Data to use

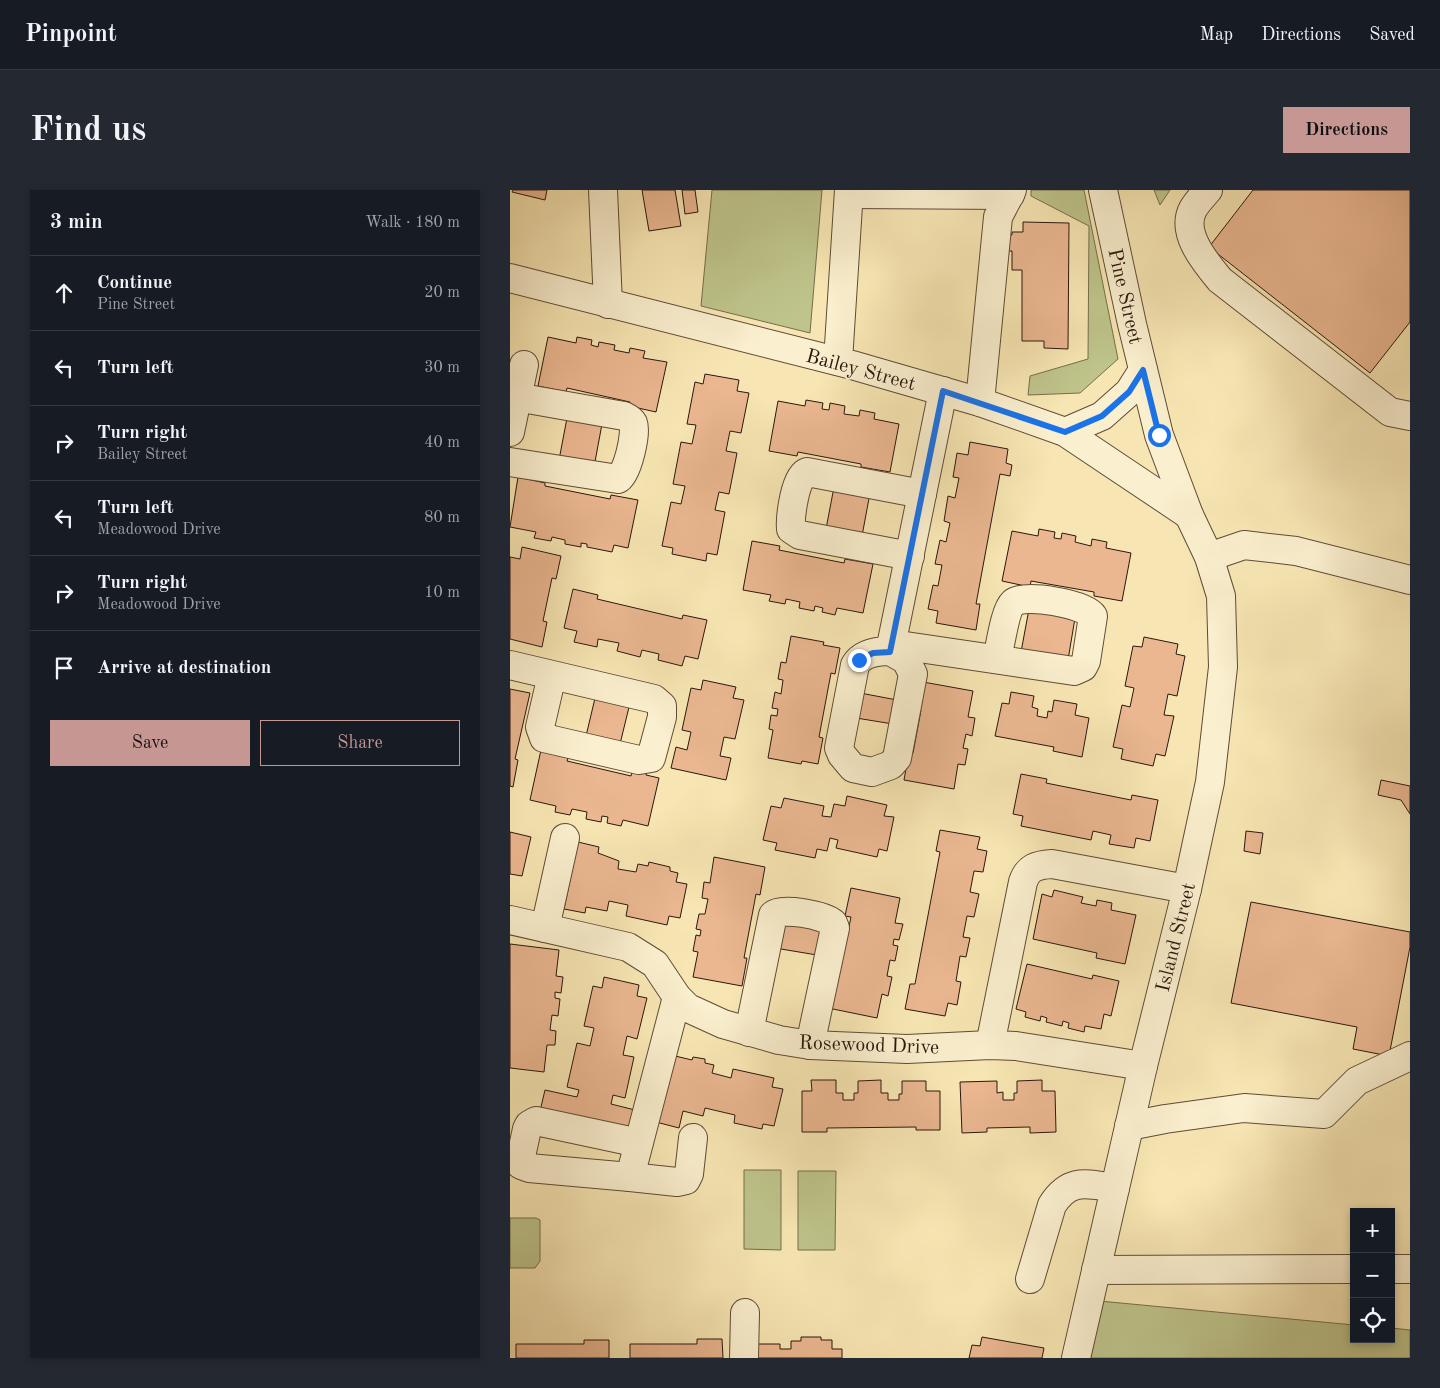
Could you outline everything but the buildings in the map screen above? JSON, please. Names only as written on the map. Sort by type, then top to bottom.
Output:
[{"type":"street","points":[[603,190],[608,304]]},
{"type":"street","name":"Pine Street","points":[[1103,190],[1159,435],[1189,515]]},
{"type":"street","points":[[1208,190],[1192,211],[1191,232],[1198,254],[1220,280],[1390,412],[1410,416]]},
{"type":"street","points":[[838,361],[849,192],[1011,192],[998,218],[980,402]]},
{"type":"street","name":"Bailey Street","points":[[510,278],[838,361],[980,402],[1065,432],[1189,515]]},
{"type":"street","points":[[510,432],[524,365]]},
{"type":"street","points":[[1065,432],[1102,416],[1129,392],[1143,370]]},
{"type":"street","points":[[943,391],[891,648],[998,659]]},
{"type":"street","points":[[510,462],[618,479],[622,477],[627,468],[634,428],[630,419],[624,416],[516,397]]},
{"type":"street","points":[[910,556],[800,535],[791,529],[790,518],[798,483],[803,473],[807,472],[922,494]]},
{"type":"street","name":"Island Street","points":[[1076,1358],[1143,1066],[1187,889],[1210,782],[1222,667],[1221,596],[1209,557],[1189,515]]},
{"type":"street","points":[[1209,557],[1244,545],[1296,551],[1410,580]]},
{"type":"street","points":[[510,665],[552,675]]},
{"type":"street","points":[[546,928],[566,838]]},
{"type":"street","points":[[990,1045],[1023,882],[1026,874],[1032,867],[1052,864],[1187,889]]},
{"type":"street","points":[[749,1032],[773,915],[783,910],[824,918],[833,923],[835,928],[810,1045]]},
{"type":"street","name":"Rosewood Drive","points":[[510,920],[610,942],[640,953],[655,964],[677,997],[688,1008],[699,1014],[749,1032],[810,1045],[907,1049],[990,1045],[1016,1046],[1143,1066]]},
{"type":"street","points":[[630,1177],[677,997]]},
{"type":"street","points":[[1129,1126],[1244,1108],[1324,1114],[1357,1081],[1410,1056]]},
{"type":"street","points":[[639,1143],[536,1121],[529,1125],[520,1157],[521,1165],[529,1168],[677,1182],[686,1180],[689,1174],[693,1138]]},
{"type":"street","points":[[1030,1279],[1052,1205],[1058,1195],[1068,1186],[1076,1184],[1115,1188]]},
{"type":"street","points":[[1096,1270],[1350,1269]]},
{"type":"street","points":[[1395,1269],[1410,1269]]},
{"type":"street","points":[[744,1358],[745,1313]]},
{"type":"green space","points":[[712,190],[822,190],[810,333],[701,306]]},
{"type":"green space","points":[[1031,190],[1084,190],[1118,359],[1080,393],[1028,395],[1030,376],[1088,359],[1089,226],[1031,196]]},
{"type":"green space","points":[[1154,190],[1170,190],[1160,205]]},
{"type":"green space","points":[[744,1170],[781,1170],[781,1250],[744,1249]]},
{"type":"green space","points":[[798,1171],[836,1171],[835,1250],[798,1250]]},
{"type":"green space","points":[[510,1218],[536,1218],[540,1220],[540,1261],[535,1268],[510,1268]]},
{"type":"green space","points":[[1078,1299],[1350,1325],[1350,1343],[1395,1343],[1395,1328],[1410,1330],[1410,1358],[1072,1358]]},
{"type":"route","points":[[859,660],[863,656],[880,651],[890,652],[943,391],[1065,432],[1102,416],[1129,392],[1143,370],[1159,435]]}]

Your objective
Leaving pictures aside, write out each record above exactly as given.

Response
Could you outline everything but the buildings in the map screen above? JSON, please. Names only as written on the map. Sort by type, then top to bottom.
Output:
[{"type":"street","points":[[603,190],[608,304]]},
{"type":"street","name":"Pine Street","points":[[1103,190],[1159,435],[1189,515]]},
{"type":"street","points":[[1208,190],[1192,211],[1191,232],[1198,254],[1220,280],[1390,412],[1410,416]]},
{"type":"street","points":[[838,361],[849,192],[1011,192],[998,218],[980,402]]},
{"type":"street","name":"Bailey Street","points":[[510,278],[838,361],[980,402],[1065,432],[1189,515]]},
{"type":"street","points":[[510,432],[524,365]]},
{"type":"street","points":[[1065,432],[1102,416],[1129,392],[1143,370]]},
{"type":"street","points":[[943,391],[891,648],[998,659]]},
{"type":"street","points":[[510,462],[618,479],[622,477],[627,468],[634,428],[630,419],[624,416],[516,397]]},
{"type":"street","points":[[910,556],[800,535],[791,529],[790,518],[798,483],[803,473],[807,472],[922,494]]},
{"type":"street","name":"Island Street","points":[[1076,1358],[1143,1066],[1187,889],[1210,782],[1222,667],[1221,596],[1209,557],[1189,515]]},
{"type":"street","points":[[1209,557],[1244,545],[1296,551],[1410,580]]},
{"type":"street","points":[[510,665],[552,675]]},
{"type":"street","points":[[546,928],[566,838]]},
{"type":"street","points":[[990,1045],[1023,882],[1026,874],[1032,867],[1052,864],[1187,889]]},
{"type":"street","points":[[749,1032],[773,915],[783,910],[824,918],[833,923],[835,928],[810,1045]]},
{"type":"street","name":"Rosewood Drive","points":[[510,920],[610,942],[640,953],[655,964],[677,997],[688,1008],[699,1014],[749,1032],[810,1045],[907,1049],[990,1045],[1016,1046],[1143,1066]]},
{"type":"street","points":[[630,1177],[677,997]]},
{"type":"street","points":[[1129,1126],[1244,1108],[1324,1114],[1357,1081],[1410,1056]]},
{"type":"street","points":[[639,1143],[536,1121],[529,1125],[520,1157],[521,1165],[529,1168],[677,1182],[686,1180],[689,1174],[693,1138]]},
{"type":"street","points":[[1030,1279],[1052,1205],[1058,1195],[1068,1186],[1076,1184],[1115,1188]]},
{"type":"street","points":[[1096,1270],[1350,1269]]},
{"type":"street","points":[[1395,1269],[1410,1269]]},
{"type":"street","points":[[744,1358],[745,1313]]},
{"type":"green space","points":[[712,190],[822,190],[810,333],[701,306]]},
{"type":"green space","points":[[1031,190],[1084,190],[1118,359],[1080,393],[1028,395],[1030,376],[1088,359],[1089,226],[1031,196]]},
{"type":"green space","points":[[1154,190],[1170,190],[1160,205]]},
{"type":"green space","points":[[744,1170],[781,1170],[781,1250],[744,1249]]},
{"type":"green space","points":[[798,1171],[836,1171],[835,1250],[798,1250]]},
{"type":"green space","points":[[510,1218],[536,1218],[540,1220],[540,1261],[535,1268],[510,1268]]},
{"type":"green space","points":[[1078,1299],[1350,1325],[1350,1343],[1395,1343],[1395,1328],[1410,1330],[1410,1358],[1072,1358]]},
{"type":"route","points":[[859,660],[863,656],[880,651],[890,652],[943,391],[1065,432],[1102,416],[1129,392],[1143,370],[1159,435]]}]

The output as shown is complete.